标题: China Races Ahead in Gene Editing [打印本页] 作者: choi 时间: 1-24-2018 17:21 标题: China Races Ahead in Gene Editing reetika Rana, Amy Dockser Marcus and Wenxin Fan, 将基因编辑技术投入人体试验,中国速度为何让美国望尘莫及? 用于编辑DNA的Crispr-Cas9工具引发全球关注,这项技术虽由美国研发,但尚未投入人体试验。但约束较少的中国却将这种全新技术率先用于癌症治疗的临床试验. http://cn.wsj.com/gb/20180123/BCH100718.asp
, which is translated from
Preetika Rana, Amy Dockser Marcus and Wenxin Fan, China Races Ahead in Gene Editing; US helped devise Crispr tool. Chinese doctors, unfettered by rules, are first in human trials. Wall Street Journal, Jan 22, 2018 (front page).
Note:
(a) The WSJ has not allowed the report to be available online.
(b) "Wu Shixiu * * * Dr Wu's team at Hangzhou Cancer Hospital has been drawing blood from esophageal-cancer patients, shiping it by high-speed rail to a lab [see (c) below] that modifies disease-fighting cells using Crispr-Cas9 by deleting a gene that interferes with the immune system's ability to fight cancer.

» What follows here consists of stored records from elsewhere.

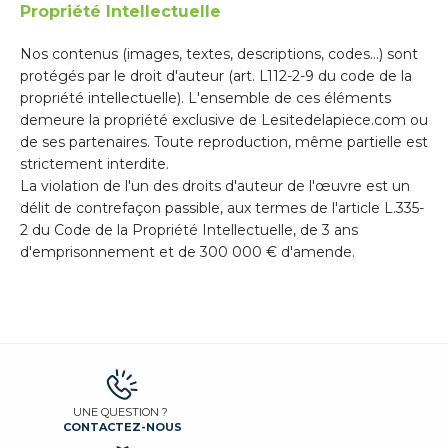
Propriété Intellectuelle
Nos contenus (images, textes, descriptions, codes…) sont
protégés par le droit d'auteur (art. L112-2-9 du code de la
propriété intellectuelle). L'ensemble de ces éléments
demeure la propriété exclusive de Lesitedelapiece.com ou
de ses partenaires. Toute reproduction, même partielle est
strictement interdite.
La violation de l'un des droits d'auteur de l'œuvre est un
délit de contrefaçon passible, aux termes de l'article L.335-
2 du Code de la Propriété Intellectuelle, de 3 ans
d'emprisonnement et de 300 000 € d'amende.
UNE QUESTION ?
CONTACTEZ-NOUS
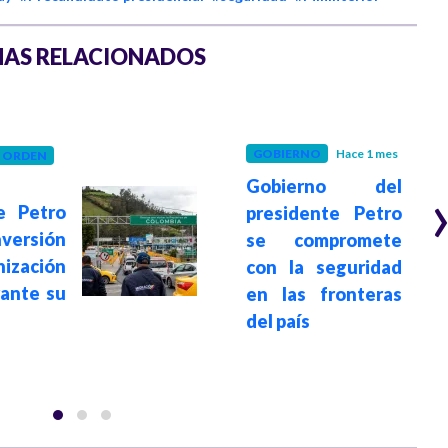
AS RELACIONADOS
GOBIERNO
Hace 1 mes
Y ORDEN
Gobierno del
e Petro
presidente Petro
nversión
se compromete
ización
con la seguridad
rante su
en las fronteras
del país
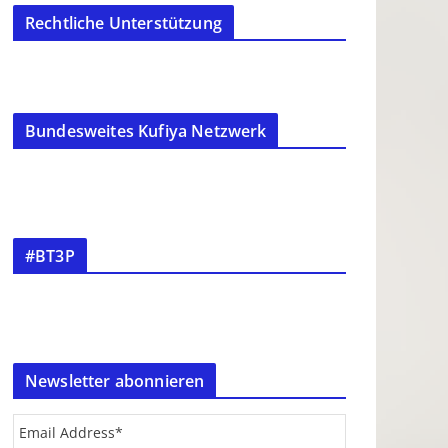
Rechtliche Unterstützung
Bundesweites Kufiya Netzwerk
#BT3P
Newsletter abonnieren
Email Address
*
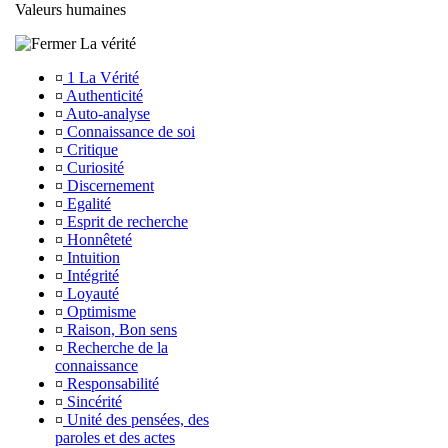
Valeurs humaines
La vérité
¤
1 La Vérité
¤
Authenticité
¤
Auto-analyse
¤
Connaissance de soi
¤
Critique
¤
Curiosité
¤
Discernement
¤
Egalité
¤
Esprit de recherche
¤
Honnêteté
¤
Intuition
¤
Intégrité
¤
Loyauté
¤
Optimisme
¤
Raison, Bon sens
¤
Recherche de la
connaissance
¤
Responsabilité
¤
Sincérité
¤
Unité des pensées, des
paroles et des actes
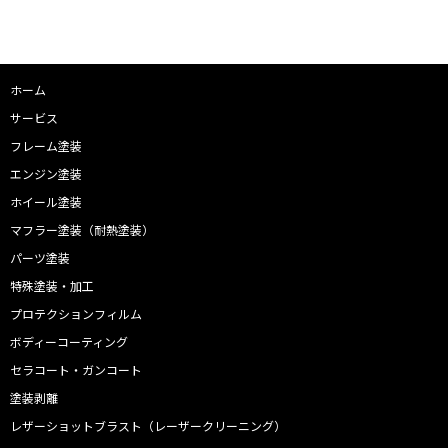
ホーム
サービス
フレーム塗装
エンジン塗装
ホイール塗装
マフラー塗装（耐熱塗装）
パーツ塗装
特殊塗装・加工
プロテクションフィルム
ボディーコーティング
セラコート・ガンコート
塗装剥離
レザーショットブラスト（レーザークリーニング）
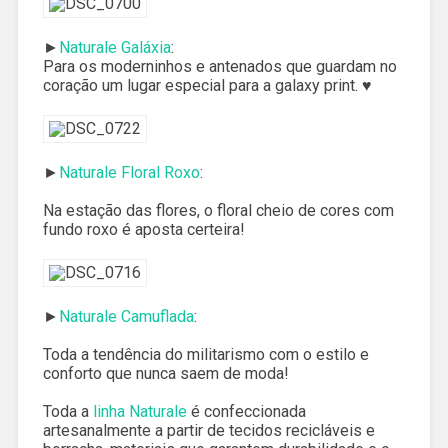
►
Naturale Galáxia
:
Para os moderninhos e antenados que guardam no
coração um lugar especial para a galaxy print. ♥
►
Naturale Floral Roxo
:
Na estação das flores, o floral cheio de cores com
fundo roxo é aposta certeira!
►
Naturale Camuflada
:
Toda a tendência do militarismo com o estilo e
conforto que nunca saem de moda!
Toda a
linha Naturale
é confeccionada
artesanalmente a partir de tecidos recicláveis e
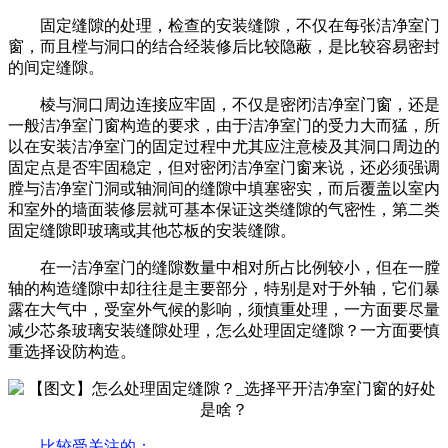
固定缝隙的处理，检查的安装缝隙，不仅在每张洁净室门
窗，而且樘与洞口的结合经装修后比较隐蔽，是比较容易密封
的间定缝隙。
棱与洞口周边连接应牢固，不仅是密闭洁净室门窗，还是
一般洁净室门窗构造的要求，由于洁净室门的受力大而猛，所
以在安装洁净室门的固定过程中尤其应注意棱及其洞口周边的
固定点是否牢固稳定，但对密闭洁净室门窗来说，还必须强调
膛与洁净室门洞或轴洞间的缝隙中填塞密实，而后覆盖以室内
和室外的墙面装修层就可基本保证这类缝隙的气密性，第二类
固定缝隙即玻璃或其他芯板的安装缝隙。
在一洁净室门的缝隙数量中相对所占比例较小，但在一膛
轴的构造缝隙中却往往是主要部分，特别是对于外轴，它们暴
露在大气中，受室外气候的影响，须慎重处理，一方面要尽量
减少芯条玻璃安装缝隙处理，怎么处理固定缝隙？一方面要慎
重选择设防构造。
比较受关注的
：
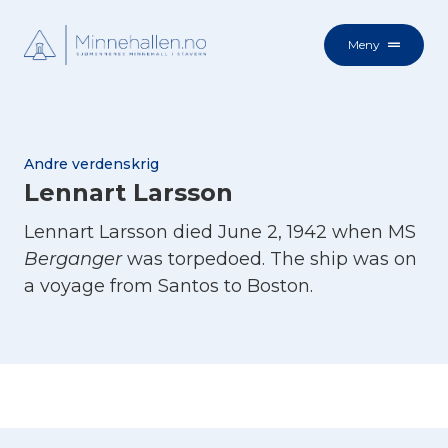
Meny
Andre verdenskrig
Lennart Larsson
Lennart Larsson died June 2, 1942 when MS
Berganger
was torpedoed. The ship was on
a voyage from Santos to Boston.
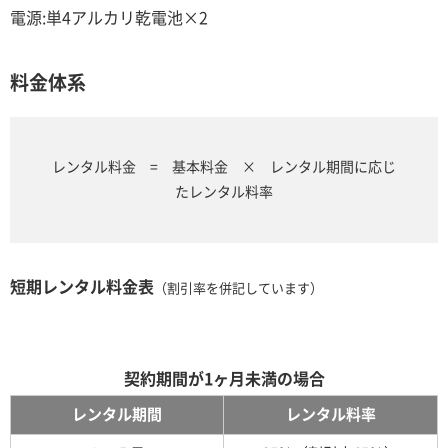
電源:単4アルカリ乾電池×2
料金体系
レンタル料金 = 基本料金 × レンタル期間に応じ
たレンタル料率
短期レンタル料金表
（割引率を併記しています）
契約期間が1ヶ月未満の場合
レンタル期間
レンタル料率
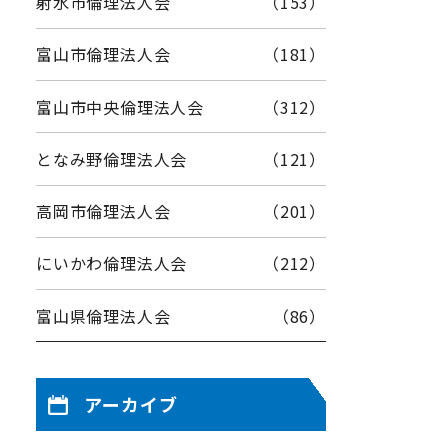
射水市倫理法人会
（153）
富山市倫理法人会
（181）
富山市中央倫理法人会
（312）
となみ野倫理法人会
（121）
高岡市倫理法人会
（201）
にいかわ倫理法人会
（212）
富山県倫理法人会
（86）
アーカイブ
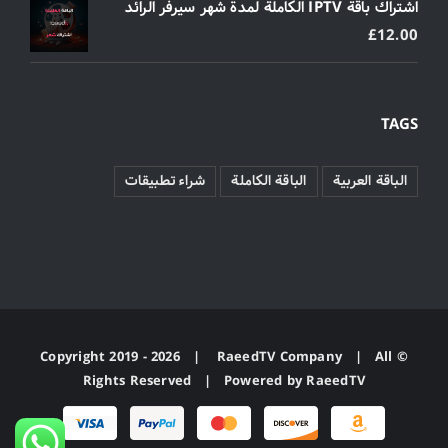
اشتراك باقة IPTV الكاملة لمدة شهر سيرفر الرائد
£
12.00
TAGS
الباقة العربية
الباقة الكاملة
شراء تطبيقات
2026 |
RaeedTV Company
| All
© Copyright 2019 -
Rights Reserved | Powered by
RaeedTV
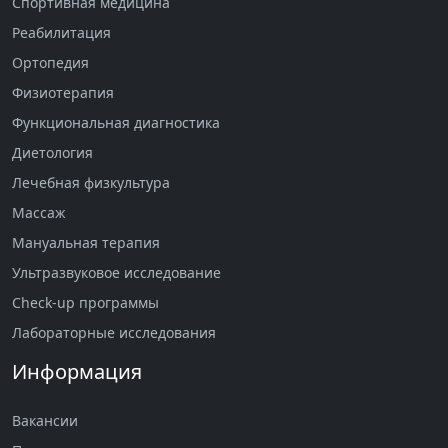
Спортивная медицина
Реабилитация
Ортопедия
Физиотерапия
Функциональная диагностика
Диетология
Лечебная физкультура
Массаж
Мануальная терапия
Ультразвуковое исследование
Check-up программы
Лабораторные исследования
Информация
Вакансии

His team then infuses the cells back into the patients, hoping the reprogramed DNA will destroy the disease.
(i) 吴式琇 杭州市肿瘤医院 (owned by Hangzhou First People's Hospital Group 杭州市第一人民医院集团 (市一集团) )
(ii) The report does not say what gene, but googling reveals Dr Wu is doing "PD-1 knockout T cells." The PD-1 (programed death-1) gene makes a receptor on cell surface of activated T lymphocytes, that will bind with PD-L1 (programmed death-ligand 1; on the surface of many cells: normal and cancerous) like a lock and its key. In US, Merck's monoclonal antibody Keytruda® (pembrolizumab, where the last three letter signifies monoclonal antibody) to block PD-1 (physically, from binding the ligand) might be promising, but Food and Drug Administration has not approved it yet.
(c) "A Chinese startup Anhui Kedgene Biotechnology Co [Ltd 安徽柯顿生物科技有限公司: 合肥市] * * * Mandy Zhou 周敏, who co-founded Kedgene in 2015"
(d) Personally I am skeptical about both PD-a and Crispr. I will wait for more data.